On paper it's still a far, far better auxiliary language than English though (I wouldn't be surprised to live to see a day when most people worldwide speak a regularised English with much more basic grammar and sensible orthography one day though; it's easier to build momentum taking the second language people are most exposed to as the starting point)
I wish it would be as easy to prototype human languages as it is for software...
Learning any foreign language will tend to do that, though. It's a function of being forced to consider your native tongue as a language, rather than just speaking it. Plus if you learn a foreign language, you will have the advantage of being able to talk to an established base of people who speak it.
I think Esperanto is a fun hobby and I have fun toying with it every few years, even if I'm under no delusion that it's a practical way to, say, do international business. I do think that if it or any universal second language (French, English, Mandarin, whatever) were to suddenly become more widespread, the world would be better off.
My claim was only that the reason that it's not more widespread has nothing to do with subjective flaws in the language itself.

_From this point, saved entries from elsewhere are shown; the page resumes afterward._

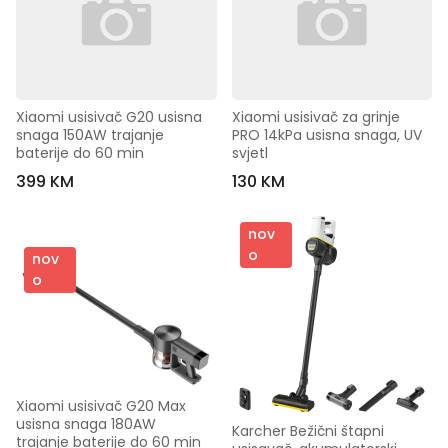
Xiaomi usisivač G20 usisna 
Xiaomi usisivač za grinje 
snaga 150AW trajanje 
PRO 14kPa usisna snaga, UV 
baterije do 60 min
svjetl
399 KM
130 KM
nov
o
nov
o
Xiaomi usisivač G20 Max 
usisna snaga 180AW 
Karcher Bežični štapni 
trajanje baterije do 60 min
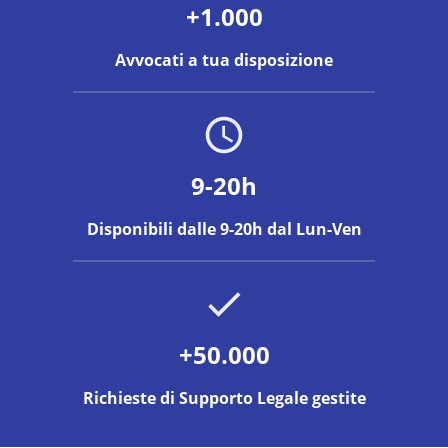
+1.000
Avvocati a tua disposizione
9-20h
Disponibili dalle 9-20h dal Lun-Ven
+50.000
Richieste di Supporto Legale gestite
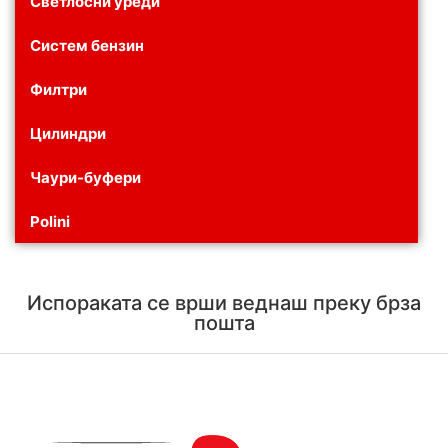
Светлосни уреди
Систем бензин
Филтри
Цилиндри
Чаури-буфери
Polini
Испораката се врши веднаш преку брза
пошта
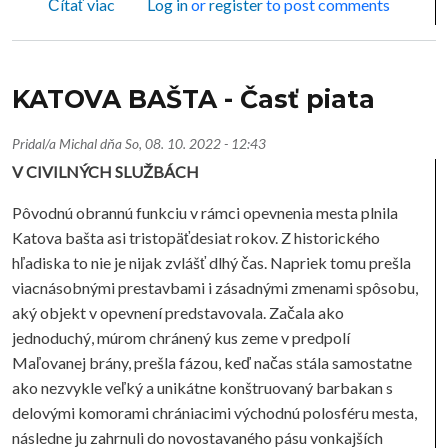
o KATOVA BAŠTA - Časť šiesta
Čítať viac
Log in
or
register
to post comments
KATOVA BAŠTA - Časť piata
Pridal/a
Michal
dňa
So, 08. 10. 2022 - 12:43
V CIVILNÝCH SLUŽBÁCH
Pôvodnú obrannú funkciu v rámci opevnenia mesta plnila
Katova bašta asi tristopäťdesiat rokov. Z historického
hľadiska to nie je nijak zvlášť dlhý čas. Napriek tomu prešla
viacnásobnými prestavbami i zásadnými zmenami spôsobu,
aký objekt v opevnení predstavovala. Začala ako
jednoduchý, múrom chránený kus zeme v predpolí
Maľovanej brány, prešla fázou, keď načas stála samostatne
ako nezvykle veľký a unikátne konštruovaný barbakan s
delovými komorami chrániacimi východnú polosféru mesta,
následne ju zahrnuli do novostavaného pásu vonkajších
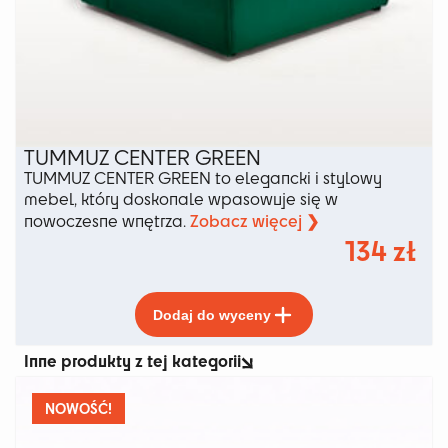
TUMMUZ CENTER GREEN
TUMMUZ CENTER GREEN to elegancki i stylowy
mebel, który doskonale wpasowuje się w
Zobacz więcej ❯
nowoczesne wnętrza.
134
zł
Ten
Dodaj do wyceny
produkt
ma
Inne produkty z tej kategorii
wiele
wariantów.
Opcje
NOWOŚĆ!
można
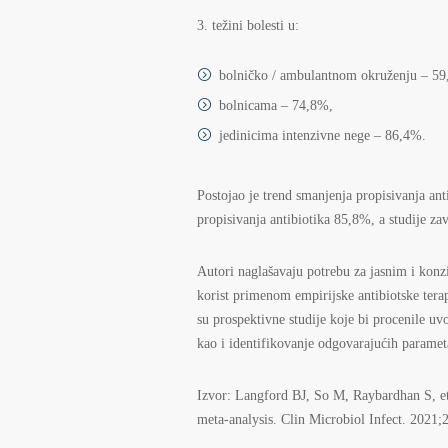
težini bolesti u:
bolničko / ambulantnom okruženju – 5
bolnicama – 74,8%,
jedinicima intenzivne nege – 86,4%.
Postojao je trend smanjenja propisivanja ant
propisivanja antibiotika 85,8%, a studije z
Autori naglašavaju potrebu za jasnim i kon
korist primenom empirijske antibiotske terap
su prospektivne studije koje bi procenile u
kao i identifikovanje odgovarajućih parameta
Izvor: Langford BJ, So M, Raybardhan S, et 
meta-analysis. Clin Microbiol Infect. 2021;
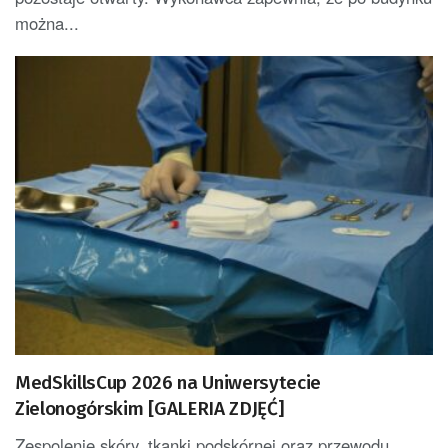
można...
MedSkillsCup 2026 na Uniwersytecie
Zielonogórskim [GALERIA ZDJĘĆ]
Zespolenie skóry, tkanki podskórnej oraz przewodu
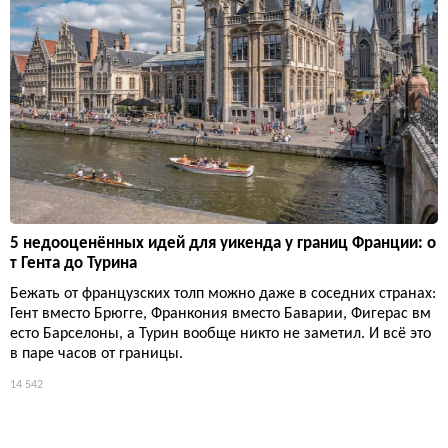
5 недооценённых идей для уикенда у границ Франции: о
т Гента до Турина
Бежать от французских толп можно даже в соседних странах:
Гент вместо Брюгге, Франкония вместо Баварии, Фигерас вм
есто Барселоны, а Турин вообще никто не заметил. И всё это
в паре часов от границы.
14 542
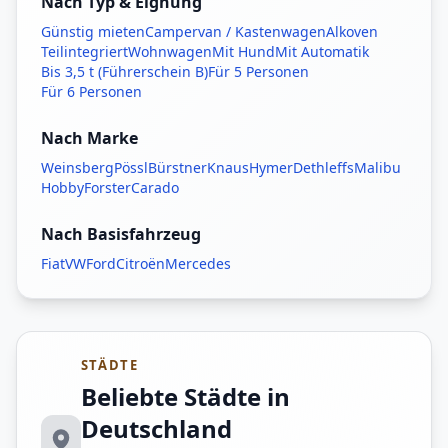
Nach Typ & Eignung
Günstig mieten
Campervan / Kastenwagen
Alkoven
Teilintegriert
Wohnwagen
Mit Hund
Mit Automatik
Bis 3,5 t (Führerschein B)
Für 5 Personen
Für 6 Personen
Nach Marke
Weinsberg
Pössl
Bürstner
Knaus
Hymer
Dethleffs
Malibu
Hobby
Forster
Carado
Nach Basisfahrzeug
Fiat
VW
Ford
Citroën
Mercedes
STÄDTE
Beliebte Städte in
Deutschland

And probably the same response after you patiently explained them what CP/M (or Esperanto) was: "Why the hell should I care about that? Give me something that works with Windows (or Mandarin) so I can work with a sizeable portion of the rest of the world !!!"...
Shorter words, yes. Convey information faster - only if you have perfect speakers and perfect listeners. Otherwise, in the best case you'd just have people ask - did you just say "hélló" or "hëllò"? In the worse case, they'd just misunderstand what you're saying. And since you strive to eliminate redundancy, instead of nonsense which would trigger request for repetition, you'd get meaning - but meaning something else that you didn't intend to say.
Perhaps I didn't include enough context from the document. He cited Esperanto as containing 34 phonemes, compared to English at 43, and then a list including Andean Spanish with 17, Japanese with 14, Hawai'ian with 8, or Rotokas with 6. That is, he cited (what seem to be) outliers with the smallest number of phonemes and implied that these were desirable. Later he notes that Eastern Polish has 49 phonemes.
I agree that a language can certainly have phonemes which are difficult to distinguish (Mandarin Chinese is famous for this) or hard to pronouce (the voiced "th" in English "the" is famous for this) or inscrutable for some listeners (most English speakers cannot distinguish dz from d), but I thought his minimalism was too extreme.